◆ WHAT IS REQUIRED
Quote word for word the entries below, from the very first line through the line holding "Termos e Condições de Uso", including that line.

Collected data:
● ● ●
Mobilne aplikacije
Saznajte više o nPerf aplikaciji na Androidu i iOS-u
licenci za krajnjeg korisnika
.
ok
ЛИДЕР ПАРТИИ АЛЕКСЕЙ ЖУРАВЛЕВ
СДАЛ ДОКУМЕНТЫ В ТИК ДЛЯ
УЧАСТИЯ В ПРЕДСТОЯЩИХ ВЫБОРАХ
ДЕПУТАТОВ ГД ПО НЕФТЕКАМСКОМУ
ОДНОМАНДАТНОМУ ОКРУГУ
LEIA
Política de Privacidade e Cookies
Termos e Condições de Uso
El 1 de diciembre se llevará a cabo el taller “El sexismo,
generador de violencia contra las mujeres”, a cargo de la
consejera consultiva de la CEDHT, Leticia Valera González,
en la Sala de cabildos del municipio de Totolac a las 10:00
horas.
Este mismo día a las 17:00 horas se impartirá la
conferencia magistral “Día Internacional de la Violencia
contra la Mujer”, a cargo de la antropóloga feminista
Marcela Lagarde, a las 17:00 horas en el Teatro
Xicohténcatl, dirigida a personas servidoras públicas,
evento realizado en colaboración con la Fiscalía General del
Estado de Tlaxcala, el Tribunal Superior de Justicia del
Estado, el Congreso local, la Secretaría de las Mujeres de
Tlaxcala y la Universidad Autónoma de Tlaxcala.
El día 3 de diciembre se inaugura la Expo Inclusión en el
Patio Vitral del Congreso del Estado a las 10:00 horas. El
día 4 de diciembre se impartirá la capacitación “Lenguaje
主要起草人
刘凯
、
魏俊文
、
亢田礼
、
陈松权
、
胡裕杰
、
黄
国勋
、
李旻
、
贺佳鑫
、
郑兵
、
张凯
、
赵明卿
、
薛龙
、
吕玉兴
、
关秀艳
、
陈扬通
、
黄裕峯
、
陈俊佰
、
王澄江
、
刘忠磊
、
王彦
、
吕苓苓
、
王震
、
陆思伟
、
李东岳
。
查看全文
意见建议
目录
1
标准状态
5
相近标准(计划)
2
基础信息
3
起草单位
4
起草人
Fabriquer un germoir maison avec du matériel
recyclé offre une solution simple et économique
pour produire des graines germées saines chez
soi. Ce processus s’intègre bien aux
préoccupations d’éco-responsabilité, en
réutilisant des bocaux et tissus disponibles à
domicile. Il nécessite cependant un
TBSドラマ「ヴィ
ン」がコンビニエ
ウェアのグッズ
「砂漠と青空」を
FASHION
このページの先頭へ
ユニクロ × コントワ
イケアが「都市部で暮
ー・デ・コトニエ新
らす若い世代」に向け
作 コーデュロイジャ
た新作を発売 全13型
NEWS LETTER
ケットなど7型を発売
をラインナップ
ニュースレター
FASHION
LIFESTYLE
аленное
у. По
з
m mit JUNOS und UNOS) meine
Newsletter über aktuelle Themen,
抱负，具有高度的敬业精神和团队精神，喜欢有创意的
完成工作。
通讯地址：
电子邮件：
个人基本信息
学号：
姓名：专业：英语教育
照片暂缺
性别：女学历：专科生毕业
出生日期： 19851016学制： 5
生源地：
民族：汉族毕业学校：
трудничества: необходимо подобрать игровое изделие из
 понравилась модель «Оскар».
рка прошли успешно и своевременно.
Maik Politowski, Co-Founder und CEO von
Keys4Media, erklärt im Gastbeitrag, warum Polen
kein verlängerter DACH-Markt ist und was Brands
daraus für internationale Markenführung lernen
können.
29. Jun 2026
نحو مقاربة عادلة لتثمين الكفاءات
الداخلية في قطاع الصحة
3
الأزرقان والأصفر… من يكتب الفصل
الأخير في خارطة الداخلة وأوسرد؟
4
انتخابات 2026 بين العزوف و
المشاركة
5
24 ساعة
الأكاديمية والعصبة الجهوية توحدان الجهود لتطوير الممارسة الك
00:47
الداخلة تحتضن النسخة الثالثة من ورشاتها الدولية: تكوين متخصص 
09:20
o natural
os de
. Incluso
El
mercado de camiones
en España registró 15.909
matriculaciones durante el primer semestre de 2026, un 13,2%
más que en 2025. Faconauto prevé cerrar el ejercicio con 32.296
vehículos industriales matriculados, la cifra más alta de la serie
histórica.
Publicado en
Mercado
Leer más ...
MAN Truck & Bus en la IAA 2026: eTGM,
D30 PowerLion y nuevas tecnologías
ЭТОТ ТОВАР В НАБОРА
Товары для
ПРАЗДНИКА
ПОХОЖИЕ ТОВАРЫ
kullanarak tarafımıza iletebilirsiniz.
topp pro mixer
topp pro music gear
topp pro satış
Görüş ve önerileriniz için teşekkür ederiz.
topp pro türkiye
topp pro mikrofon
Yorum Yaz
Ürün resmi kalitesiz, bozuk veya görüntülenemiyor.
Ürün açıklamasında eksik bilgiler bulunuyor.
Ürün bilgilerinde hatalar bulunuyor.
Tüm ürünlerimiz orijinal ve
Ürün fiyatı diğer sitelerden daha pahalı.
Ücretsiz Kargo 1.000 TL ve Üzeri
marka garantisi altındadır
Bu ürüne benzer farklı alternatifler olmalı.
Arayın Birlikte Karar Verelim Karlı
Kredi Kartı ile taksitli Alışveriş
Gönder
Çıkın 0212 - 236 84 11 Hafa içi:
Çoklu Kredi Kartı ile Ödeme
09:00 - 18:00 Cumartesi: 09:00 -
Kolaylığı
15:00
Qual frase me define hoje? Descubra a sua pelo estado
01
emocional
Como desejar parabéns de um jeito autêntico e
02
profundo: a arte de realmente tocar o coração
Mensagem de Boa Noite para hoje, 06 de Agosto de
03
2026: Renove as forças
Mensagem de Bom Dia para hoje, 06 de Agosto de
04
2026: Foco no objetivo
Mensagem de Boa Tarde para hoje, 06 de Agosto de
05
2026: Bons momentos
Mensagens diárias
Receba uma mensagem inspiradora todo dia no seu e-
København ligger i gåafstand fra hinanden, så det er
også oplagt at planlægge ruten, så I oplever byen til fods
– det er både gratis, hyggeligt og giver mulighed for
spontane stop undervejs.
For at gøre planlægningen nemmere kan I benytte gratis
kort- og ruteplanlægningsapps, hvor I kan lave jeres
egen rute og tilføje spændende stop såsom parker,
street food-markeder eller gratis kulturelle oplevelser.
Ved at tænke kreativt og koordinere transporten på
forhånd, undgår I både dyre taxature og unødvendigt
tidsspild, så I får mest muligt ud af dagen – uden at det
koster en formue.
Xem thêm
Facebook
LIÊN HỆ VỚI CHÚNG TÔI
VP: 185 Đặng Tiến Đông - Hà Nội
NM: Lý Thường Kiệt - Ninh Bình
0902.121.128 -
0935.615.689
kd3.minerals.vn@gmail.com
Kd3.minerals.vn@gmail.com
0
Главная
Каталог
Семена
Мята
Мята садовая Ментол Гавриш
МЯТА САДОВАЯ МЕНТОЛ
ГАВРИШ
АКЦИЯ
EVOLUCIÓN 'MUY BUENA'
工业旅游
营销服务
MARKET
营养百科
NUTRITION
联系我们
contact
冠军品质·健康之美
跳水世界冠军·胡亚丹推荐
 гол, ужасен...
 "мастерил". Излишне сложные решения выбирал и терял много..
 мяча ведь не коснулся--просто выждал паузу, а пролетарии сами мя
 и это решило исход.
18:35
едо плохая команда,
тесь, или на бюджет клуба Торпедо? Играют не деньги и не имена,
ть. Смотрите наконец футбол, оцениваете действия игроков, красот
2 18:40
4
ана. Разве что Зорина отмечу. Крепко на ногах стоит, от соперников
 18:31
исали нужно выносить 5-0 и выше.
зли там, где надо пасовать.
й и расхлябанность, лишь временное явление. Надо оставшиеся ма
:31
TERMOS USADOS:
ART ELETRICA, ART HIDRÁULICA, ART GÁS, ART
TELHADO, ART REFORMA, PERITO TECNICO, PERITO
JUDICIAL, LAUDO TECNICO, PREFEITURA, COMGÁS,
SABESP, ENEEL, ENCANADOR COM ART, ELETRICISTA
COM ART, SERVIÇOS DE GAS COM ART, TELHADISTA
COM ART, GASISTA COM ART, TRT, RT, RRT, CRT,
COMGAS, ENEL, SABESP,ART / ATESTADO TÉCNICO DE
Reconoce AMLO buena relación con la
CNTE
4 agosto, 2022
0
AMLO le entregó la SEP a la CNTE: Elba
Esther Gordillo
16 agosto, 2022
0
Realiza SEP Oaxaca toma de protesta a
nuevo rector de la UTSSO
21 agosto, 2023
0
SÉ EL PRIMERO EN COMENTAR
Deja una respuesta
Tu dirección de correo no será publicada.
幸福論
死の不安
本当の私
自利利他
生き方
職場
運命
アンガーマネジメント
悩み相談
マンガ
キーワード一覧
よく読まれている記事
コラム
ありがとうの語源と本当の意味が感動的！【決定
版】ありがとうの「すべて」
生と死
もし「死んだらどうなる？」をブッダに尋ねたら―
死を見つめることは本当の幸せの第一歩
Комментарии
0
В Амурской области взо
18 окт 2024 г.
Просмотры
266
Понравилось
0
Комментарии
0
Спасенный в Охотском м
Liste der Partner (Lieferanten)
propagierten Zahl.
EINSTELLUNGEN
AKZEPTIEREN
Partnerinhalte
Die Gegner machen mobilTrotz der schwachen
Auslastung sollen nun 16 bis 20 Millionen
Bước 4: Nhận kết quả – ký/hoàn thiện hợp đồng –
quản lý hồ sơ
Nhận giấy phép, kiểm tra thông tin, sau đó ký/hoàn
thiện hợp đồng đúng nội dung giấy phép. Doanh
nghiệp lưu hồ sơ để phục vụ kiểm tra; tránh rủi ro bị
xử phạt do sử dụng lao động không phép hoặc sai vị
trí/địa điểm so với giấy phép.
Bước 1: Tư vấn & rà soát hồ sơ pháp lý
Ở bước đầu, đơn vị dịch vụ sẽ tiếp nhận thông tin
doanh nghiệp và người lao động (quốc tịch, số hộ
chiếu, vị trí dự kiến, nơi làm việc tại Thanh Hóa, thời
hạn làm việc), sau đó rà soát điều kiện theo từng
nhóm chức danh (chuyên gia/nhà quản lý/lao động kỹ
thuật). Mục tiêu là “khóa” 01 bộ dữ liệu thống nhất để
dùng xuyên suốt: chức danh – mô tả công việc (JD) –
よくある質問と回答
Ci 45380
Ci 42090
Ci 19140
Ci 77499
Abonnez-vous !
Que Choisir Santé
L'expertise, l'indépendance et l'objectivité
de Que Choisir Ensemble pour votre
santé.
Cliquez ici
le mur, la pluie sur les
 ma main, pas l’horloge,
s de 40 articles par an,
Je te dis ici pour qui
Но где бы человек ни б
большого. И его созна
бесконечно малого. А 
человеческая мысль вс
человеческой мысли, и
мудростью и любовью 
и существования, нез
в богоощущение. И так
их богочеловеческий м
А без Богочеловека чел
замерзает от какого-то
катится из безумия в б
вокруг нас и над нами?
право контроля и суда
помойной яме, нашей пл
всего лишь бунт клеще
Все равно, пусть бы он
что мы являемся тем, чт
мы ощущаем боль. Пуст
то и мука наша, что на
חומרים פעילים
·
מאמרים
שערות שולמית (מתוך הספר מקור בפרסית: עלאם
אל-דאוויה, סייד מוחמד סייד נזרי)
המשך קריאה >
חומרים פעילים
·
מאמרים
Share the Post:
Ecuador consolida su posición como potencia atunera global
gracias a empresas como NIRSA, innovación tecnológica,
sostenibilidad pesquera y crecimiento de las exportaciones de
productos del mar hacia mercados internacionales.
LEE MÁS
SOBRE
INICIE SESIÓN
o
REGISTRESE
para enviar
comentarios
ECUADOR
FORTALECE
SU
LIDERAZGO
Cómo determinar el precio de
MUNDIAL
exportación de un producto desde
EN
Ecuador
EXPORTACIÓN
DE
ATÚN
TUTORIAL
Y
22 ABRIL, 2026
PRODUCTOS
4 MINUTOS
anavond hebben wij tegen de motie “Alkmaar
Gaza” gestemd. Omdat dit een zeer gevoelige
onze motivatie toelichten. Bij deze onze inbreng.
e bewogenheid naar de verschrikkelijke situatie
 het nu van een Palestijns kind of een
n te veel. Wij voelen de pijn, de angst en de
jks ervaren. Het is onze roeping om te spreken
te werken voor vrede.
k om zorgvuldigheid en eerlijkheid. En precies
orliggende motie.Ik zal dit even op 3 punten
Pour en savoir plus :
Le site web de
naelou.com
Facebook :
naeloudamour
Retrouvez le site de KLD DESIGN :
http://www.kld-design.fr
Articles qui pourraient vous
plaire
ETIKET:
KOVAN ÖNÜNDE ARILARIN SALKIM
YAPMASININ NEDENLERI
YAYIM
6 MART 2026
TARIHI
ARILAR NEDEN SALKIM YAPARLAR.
● ● ●
◆ ANSWER SECTION
Mobilne aplikacije
Saznajte više o nPerf aplikaciji na Androidu i iOS-u
licenci za krajnjeg korisnika
.
ok
ЛИДЕР ПАРТИИ АЛЕКСЕЙ ЖУРАВЛЕВ
СДАЛ ДОКУМЕНТЫ В ТИК ДЛЯ
УЧАСТИЯ В ПРЕДСТОЯЩИХ ВЫБОРАХ
ДЕПУТАТОВ ГД ПО НЕФТЕКАМСКОМУ
ОДНОМАНДАТНОМУ ОКРУГУ
LEIA
Política de Privacidade e Cookies
Termos e Condições de Uso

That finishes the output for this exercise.